■ Entries provided
_ _ _
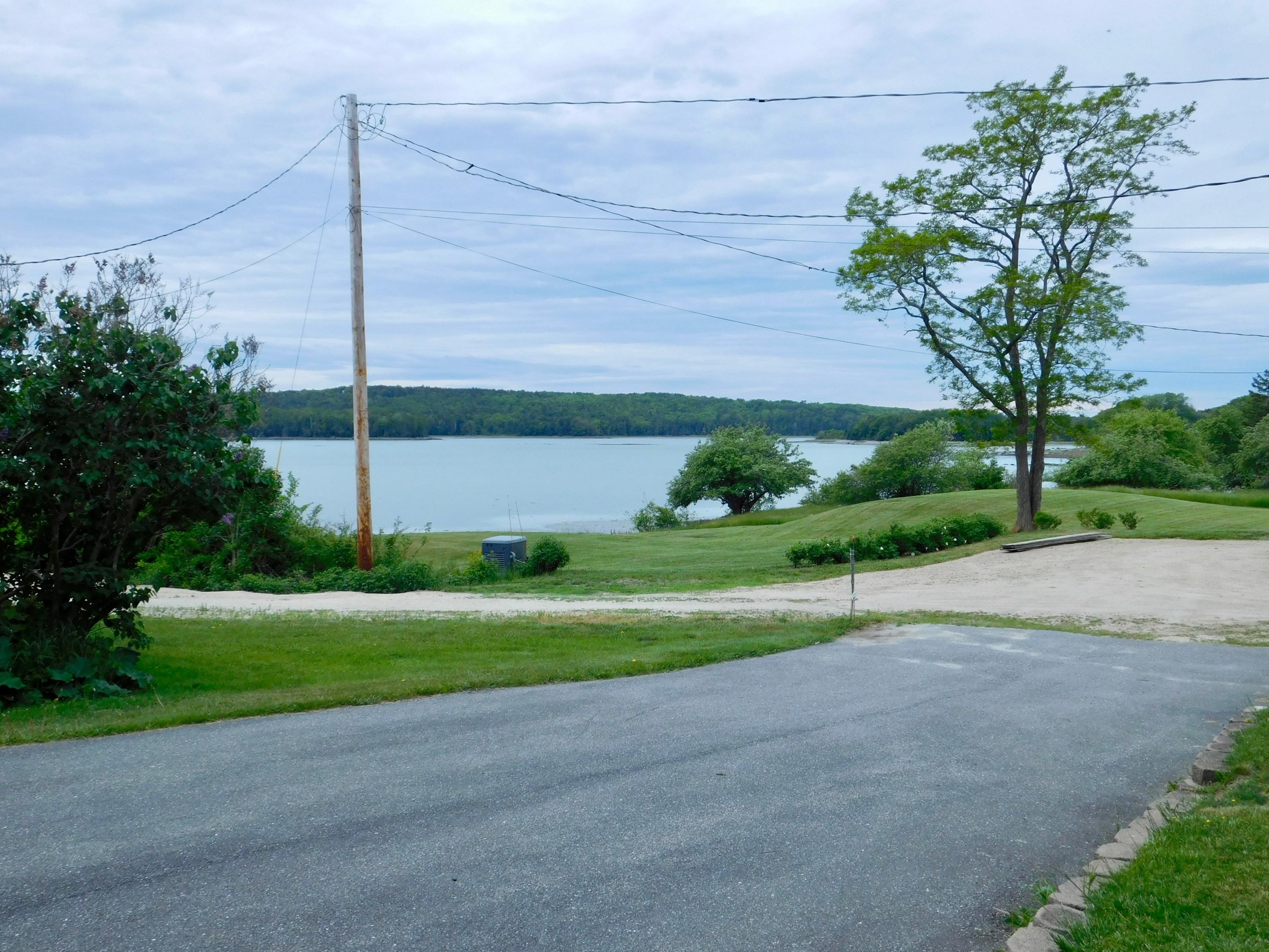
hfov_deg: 51.4
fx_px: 1320
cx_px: 634
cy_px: 476
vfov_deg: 39.7
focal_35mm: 36
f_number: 3.5
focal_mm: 6.3
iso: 125
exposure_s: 1/1250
_ _ _
Each record is to be copied word for word, with no images carried over.

■ Result for this exercise
hfov_deg: 51.4
fx_px: 1320
cx_px: 634
cy_px: 476
vfov_deg: 39.7
focal_35mm: 36
f_number: 3.5
focal_mm: 6.3
iso: 125
exposure_s: 1/1250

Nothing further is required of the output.